------ Input data ------

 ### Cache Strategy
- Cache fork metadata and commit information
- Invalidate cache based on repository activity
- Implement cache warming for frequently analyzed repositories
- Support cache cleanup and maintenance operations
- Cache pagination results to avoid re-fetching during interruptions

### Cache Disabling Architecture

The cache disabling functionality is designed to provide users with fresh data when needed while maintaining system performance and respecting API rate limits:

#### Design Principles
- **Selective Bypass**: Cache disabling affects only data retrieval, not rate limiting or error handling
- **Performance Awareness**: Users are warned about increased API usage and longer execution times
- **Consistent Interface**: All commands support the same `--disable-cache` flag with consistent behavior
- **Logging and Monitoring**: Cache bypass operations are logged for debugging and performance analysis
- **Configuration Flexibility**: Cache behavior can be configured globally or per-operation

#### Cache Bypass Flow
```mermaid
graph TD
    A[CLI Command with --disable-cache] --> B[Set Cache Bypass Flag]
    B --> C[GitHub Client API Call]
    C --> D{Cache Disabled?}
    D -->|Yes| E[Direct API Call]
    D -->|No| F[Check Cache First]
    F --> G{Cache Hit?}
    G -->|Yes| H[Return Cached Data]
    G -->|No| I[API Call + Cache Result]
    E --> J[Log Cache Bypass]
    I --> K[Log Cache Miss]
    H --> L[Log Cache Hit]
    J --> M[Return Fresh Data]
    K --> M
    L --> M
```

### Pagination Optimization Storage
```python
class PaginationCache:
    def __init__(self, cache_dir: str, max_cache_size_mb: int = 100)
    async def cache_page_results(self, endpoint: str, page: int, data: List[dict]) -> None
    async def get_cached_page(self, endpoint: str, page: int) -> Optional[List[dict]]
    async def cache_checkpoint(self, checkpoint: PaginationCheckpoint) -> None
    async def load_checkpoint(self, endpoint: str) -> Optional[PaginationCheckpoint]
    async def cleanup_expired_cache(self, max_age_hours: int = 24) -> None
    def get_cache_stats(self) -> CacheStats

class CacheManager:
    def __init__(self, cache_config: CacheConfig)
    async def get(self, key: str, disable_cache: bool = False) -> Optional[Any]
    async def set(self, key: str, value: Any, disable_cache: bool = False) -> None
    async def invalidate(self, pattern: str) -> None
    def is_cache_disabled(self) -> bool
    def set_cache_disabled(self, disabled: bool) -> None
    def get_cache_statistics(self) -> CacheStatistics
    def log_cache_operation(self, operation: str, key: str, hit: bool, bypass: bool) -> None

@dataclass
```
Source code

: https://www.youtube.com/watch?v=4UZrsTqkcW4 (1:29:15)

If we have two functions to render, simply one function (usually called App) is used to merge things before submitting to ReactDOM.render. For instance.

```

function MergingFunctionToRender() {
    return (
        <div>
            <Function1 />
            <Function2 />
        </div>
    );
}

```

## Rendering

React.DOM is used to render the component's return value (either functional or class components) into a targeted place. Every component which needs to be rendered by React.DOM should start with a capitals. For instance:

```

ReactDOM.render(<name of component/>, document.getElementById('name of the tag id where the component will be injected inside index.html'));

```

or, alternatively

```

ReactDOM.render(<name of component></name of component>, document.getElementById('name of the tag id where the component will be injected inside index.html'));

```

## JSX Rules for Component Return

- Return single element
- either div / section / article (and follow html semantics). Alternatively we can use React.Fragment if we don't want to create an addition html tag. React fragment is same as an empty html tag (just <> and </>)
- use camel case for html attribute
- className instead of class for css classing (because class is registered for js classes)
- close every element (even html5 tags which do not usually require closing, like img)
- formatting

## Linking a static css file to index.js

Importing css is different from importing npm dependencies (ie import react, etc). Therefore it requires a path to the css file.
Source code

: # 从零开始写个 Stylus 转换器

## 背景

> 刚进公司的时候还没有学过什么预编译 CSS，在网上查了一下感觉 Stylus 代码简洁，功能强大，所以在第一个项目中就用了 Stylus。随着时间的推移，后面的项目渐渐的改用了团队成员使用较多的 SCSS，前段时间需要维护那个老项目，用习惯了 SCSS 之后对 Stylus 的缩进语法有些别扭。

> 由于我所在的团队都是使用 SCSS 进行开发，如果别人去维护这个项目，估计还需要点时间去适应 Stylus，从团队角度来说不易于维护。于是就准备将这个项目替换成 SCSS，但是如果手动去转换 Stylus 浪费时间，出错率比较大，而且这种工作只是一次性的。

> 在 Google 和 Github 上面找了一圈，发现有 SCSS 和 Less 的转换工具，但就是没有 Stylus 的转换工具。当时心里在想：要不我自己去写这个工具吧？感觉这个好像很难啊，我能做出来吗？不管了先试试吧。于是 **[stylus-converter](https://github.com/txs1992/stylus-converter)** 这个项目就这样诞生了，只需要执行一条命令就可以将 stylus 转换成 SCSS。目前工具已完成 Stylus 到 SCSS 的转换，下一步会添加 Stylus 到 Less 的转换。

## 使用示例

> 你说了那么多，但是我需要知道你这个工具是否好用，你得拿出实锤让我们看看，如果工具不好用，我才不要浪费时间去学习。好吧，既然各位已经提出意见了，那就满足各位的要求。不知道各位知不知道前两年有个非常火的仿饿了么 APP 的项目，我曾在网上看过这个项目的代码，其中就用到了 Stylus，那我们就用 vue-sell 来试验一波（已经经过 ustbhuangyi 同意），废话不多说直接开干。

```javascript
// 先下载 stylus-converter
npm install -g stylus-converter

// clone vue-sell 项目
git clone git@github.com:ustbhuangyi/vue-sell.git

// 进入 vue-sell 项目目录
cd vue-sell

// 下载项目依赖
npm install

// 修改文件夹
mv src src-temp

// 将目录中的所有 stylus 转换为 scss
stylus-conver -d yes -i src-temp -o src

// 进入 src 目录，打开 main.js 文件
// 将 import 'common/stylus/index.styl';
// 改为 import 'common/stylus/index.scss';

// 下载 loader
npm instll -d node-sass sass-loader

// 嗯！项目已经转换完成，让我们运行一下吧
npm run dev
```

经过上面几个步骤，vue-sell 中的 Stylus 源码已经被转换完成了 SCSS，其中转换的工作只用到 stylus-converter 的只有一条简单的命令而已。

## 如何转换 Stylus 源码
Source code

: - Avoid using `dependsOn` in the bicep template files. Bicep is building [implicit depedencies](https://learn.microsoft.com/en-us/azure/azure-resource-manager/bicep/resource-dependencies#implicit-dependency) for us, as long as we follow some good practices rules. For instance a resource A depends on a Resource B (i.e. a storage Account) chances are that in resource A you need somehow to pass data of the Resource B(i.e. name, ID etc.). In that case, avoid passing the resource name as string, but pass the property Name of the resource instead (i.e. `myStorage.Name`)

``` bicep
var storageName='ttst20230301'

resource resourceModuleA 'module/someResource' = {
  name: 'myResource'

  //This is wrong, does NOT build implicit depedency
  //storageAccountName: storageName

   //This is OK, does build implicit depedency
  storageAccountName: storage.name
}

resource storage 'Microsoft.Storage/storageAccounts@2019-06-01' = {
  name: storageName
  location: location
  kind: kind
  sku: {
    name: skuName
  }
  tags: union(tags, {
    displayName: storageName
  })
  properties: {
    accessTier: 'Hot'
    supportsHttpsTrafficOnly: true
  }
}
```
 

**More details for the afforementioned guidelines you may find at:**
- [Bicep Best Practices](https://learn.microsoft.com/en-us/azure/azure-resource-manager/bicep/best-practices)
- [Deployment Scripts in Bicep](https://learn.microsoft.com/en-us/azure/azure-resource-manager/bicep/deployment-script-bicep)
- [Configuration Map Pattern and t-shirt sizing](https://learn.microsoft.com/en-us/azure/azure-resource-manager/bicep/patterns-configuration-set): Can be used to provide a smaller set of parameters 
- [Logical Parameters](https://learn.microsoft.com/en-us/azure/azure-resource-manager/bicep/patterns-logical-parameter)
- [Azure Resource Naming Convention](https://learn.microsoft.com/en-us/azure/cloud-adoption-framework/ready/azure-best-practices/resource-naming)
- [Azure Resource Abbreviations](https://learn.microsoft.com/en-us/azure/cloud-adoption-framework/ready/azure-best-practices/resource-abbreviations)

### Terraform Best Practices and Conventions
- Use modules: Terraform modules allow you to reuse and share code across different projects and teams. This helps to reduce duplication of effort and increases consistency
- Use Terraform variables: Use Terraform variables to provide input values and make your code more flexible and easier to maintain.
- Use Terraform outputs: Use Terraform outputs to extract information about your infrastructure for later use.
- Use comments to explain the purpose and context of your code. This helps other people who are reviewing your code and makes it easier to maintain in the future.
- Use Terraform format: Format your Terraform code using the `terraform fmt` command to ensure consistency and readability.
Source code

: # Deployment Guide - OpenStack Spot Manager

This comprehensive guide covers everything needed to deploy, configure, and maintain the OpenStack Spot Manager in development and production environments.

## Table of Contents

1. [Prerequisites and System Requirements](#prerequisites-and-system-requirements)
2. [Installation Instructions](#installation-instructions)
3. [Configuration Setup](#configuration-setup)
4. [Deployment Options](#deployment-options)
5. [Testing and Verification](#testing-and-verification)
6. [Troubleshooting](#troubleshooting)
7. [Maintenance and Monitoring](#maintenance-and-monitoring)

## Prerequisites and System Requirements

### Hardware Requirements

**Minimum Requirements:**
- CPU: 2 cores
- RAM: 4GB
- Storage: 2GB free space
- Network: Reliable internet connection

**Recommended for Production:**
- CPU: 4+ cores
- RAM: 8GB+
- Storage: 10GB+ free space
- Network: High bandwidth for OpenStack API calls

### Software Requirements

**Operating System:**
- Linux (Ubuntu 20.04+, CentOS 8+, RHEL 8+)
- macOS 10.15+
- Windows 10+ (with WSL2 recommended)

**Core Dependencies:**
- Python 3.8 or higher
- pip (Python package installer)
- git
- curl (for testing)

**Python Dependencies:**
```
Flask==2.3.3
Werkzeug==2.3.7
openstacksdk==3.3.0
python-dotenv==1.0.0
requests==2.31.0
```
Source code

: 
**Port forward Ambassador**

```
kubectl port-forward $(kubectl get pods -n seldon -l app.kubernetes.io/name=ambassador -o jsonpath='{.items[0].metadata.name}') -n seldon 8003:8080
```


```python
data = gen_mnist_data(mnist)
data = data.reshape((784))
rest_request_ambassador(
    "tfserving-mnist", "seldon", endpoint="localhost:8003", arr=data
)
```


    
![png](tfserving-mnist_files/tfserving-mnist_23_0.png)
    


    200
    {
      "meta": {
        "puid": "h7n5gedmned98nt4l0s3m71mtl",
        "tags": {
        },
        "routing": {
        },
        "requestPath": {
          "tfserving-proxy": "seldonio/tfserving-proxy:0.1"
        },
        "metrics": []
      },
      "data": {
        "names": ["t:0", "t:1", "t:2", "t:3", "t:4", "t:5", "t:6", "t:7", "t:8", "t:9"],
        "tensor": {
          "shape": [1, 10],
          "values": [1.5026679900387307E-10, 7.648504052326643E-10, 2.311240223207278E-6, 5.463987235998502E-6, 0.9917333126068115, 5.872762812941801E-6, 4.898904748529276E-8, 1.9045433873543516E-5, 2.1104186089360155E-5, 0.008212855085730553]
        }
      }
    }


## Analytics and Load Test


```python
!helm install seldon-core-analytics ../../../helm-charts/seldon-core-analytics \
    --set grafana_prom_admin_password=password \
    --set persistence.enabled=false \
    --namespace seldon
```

------

From the first line of the data above through the line containing "### Cache Disabling Architecture", set each line down again exactly; include both ends and omit everything else.

Answer to this problem:
 ### Cache Strategy
- Cache fork metadata and commit information
- Invalidate cache based on repository activity
- Implement cache warming for frequently analyzed repositories
- Support cache cleanup and maintenance operations
- Cache pagination results to avoid re-fetching during interruptions

### Cache Disabling Architecture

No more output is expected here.